[Collection entries]

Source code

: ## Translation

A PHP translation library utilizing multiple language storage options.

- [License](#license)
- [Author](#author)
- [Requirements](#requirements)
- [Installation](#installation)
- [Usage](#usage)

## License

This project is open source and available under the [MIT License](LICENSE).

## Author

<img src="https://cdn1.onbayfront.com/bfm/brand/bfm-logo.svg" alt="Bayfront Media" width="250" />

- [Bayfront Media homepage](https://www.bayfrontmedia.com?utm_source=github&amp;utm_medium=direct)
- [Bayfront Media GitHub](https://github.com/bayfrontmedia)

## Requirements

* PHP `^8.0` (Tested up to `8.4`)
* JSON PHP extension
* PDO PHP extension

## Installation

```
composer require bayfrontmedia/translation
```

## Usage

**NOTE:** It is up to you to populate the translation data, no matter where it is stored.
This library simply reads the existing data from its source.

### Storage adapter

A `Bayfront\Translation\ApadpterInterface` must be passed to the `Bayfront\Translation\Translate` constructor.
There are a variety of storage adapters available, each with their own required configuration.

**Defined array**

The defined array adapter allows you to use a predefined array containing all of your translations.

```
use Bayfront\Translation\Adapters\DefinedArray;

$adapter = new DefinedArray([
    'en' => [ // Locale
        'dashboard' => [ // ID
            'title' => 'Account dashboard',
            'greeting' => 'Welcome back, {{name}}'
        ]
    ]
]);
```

--

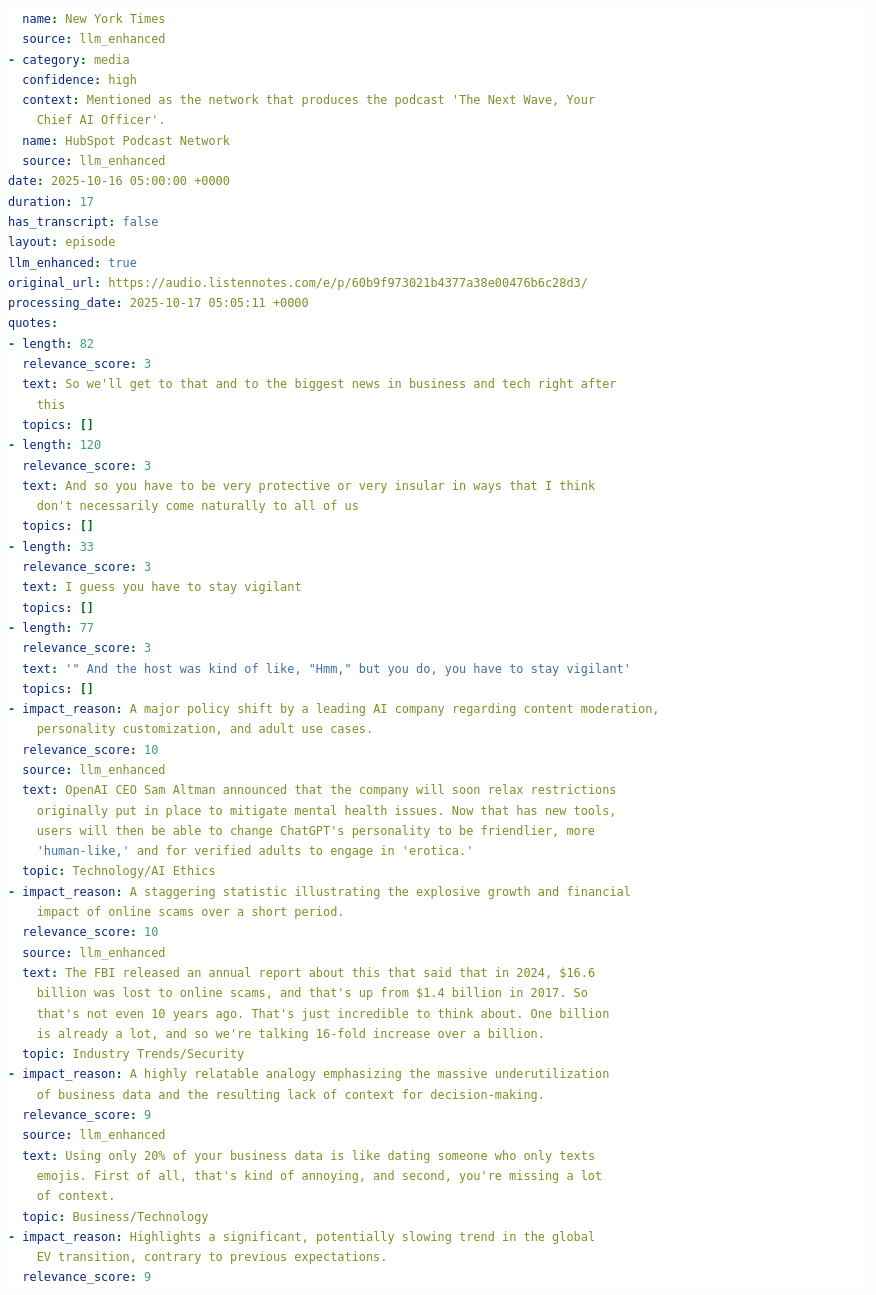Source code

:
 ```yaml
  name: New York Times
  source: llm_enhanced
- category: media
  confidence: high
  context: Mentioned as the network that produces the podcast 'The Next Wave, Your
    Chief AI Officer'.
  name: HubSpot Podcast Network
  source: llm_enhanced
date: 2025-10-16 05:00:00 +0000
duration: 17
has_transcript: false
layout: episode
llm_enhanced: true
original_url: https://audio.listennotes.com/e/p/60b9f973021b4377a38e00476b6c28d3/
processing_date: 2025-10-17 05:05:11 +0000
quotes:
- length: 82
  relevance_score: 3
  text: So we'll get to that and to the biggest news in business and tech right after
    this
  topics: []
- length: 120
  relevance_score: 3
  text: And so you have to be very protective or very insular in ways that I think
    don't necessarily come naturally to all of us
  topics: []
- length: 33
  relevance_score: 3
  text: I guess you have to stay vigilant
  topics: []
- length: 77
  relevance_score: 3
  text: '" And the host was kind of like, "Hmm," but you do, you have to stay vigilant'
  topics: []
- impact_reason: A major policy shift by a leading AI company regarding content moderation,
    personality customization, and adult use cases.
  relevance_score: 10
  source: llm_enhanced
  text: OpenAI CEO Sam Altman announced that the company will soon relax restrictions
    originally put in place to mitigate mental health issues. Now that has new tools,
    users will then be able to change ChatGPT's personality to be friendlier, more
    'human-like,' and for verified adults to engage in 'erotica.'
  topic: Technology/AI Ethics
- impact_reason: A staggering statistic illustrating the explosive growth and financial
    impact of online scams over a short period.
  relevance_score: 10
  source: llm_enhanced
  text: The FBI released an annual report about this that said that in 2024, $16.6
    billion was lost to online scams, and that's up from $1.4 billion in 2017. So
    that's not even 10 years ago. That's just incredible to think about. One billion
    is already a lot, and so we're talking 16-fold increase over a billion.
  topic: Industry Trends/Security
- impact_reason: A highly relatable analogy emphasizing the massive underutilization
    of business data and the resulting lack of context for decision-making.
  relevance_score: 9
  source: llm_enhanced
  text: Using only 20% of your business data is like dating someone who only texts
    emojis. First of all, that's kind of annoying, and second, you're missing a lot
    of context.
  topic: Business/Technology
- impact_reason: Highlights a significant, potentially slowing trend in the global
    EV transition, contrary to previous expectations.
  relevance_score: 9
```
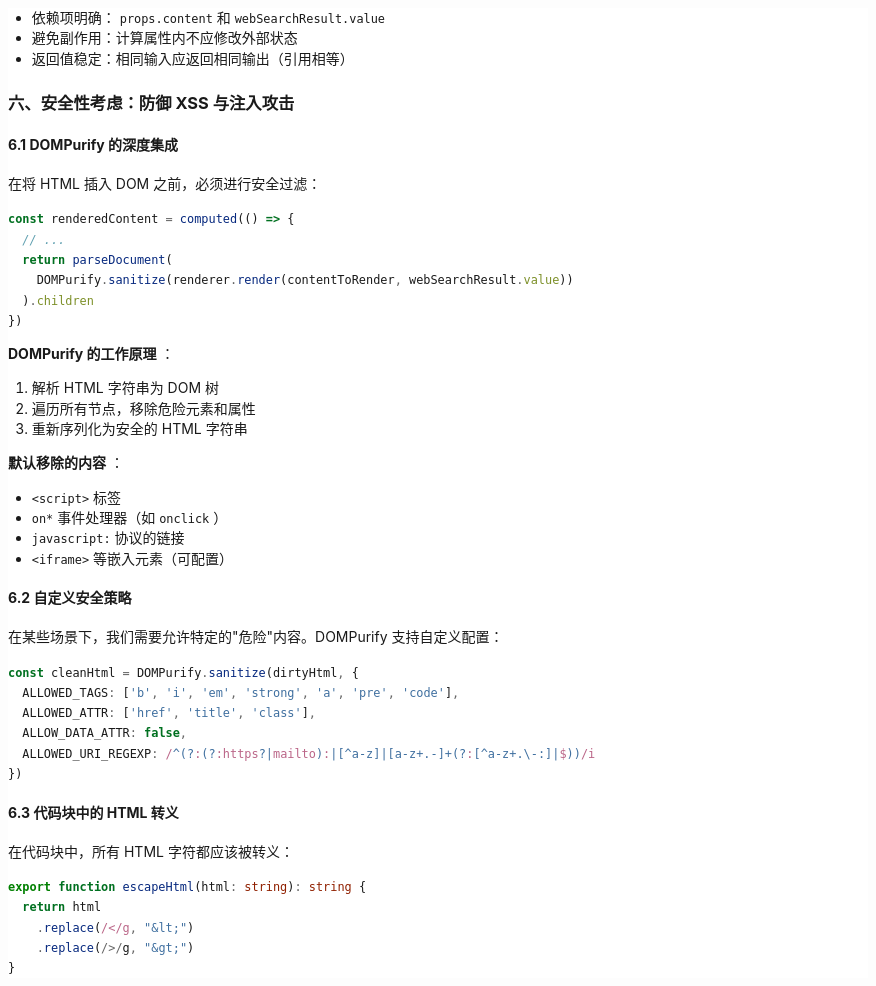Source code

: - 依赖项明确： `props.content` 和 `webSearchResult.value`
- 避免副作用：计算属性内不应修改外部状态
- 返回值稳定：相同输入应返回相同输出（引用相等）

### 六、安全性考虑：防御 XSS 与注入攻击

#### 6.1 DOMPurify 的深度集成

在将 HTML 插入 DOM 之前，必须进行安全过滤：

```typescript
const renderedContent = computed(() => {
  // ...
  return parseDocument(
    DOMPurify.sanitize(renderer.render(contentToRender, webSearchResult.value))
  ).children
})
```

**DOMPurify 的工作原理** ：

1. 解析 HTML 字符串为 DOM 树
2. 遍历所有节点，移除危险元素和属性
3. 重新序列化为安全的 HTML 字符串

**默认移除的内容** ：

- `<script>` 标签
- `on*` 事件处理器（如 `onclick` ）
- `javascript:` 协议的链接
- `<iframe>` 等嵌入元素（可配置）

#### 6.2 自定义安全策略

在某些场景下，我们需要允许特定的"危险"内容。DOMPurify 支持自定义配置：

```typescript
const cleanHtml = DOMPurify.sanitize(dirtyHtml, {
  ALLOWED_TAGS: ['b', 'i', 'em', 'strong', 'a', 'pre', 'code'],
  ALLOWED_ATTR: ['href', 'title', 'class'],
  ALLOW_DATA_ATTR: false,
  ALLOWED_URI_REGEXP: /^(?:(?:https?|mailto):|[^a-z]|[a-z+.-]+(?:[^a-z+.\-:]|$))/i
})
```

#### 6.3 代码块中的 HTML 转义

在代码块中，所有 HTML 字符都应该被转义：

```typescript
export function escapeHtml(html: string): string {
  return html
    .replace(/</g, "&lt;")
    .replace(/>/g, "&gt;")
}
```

**ACTIVITY**
Lines with the string "company" in the data above: say how many there are, giving the number alone.

**SOLVED EXERCISE**
2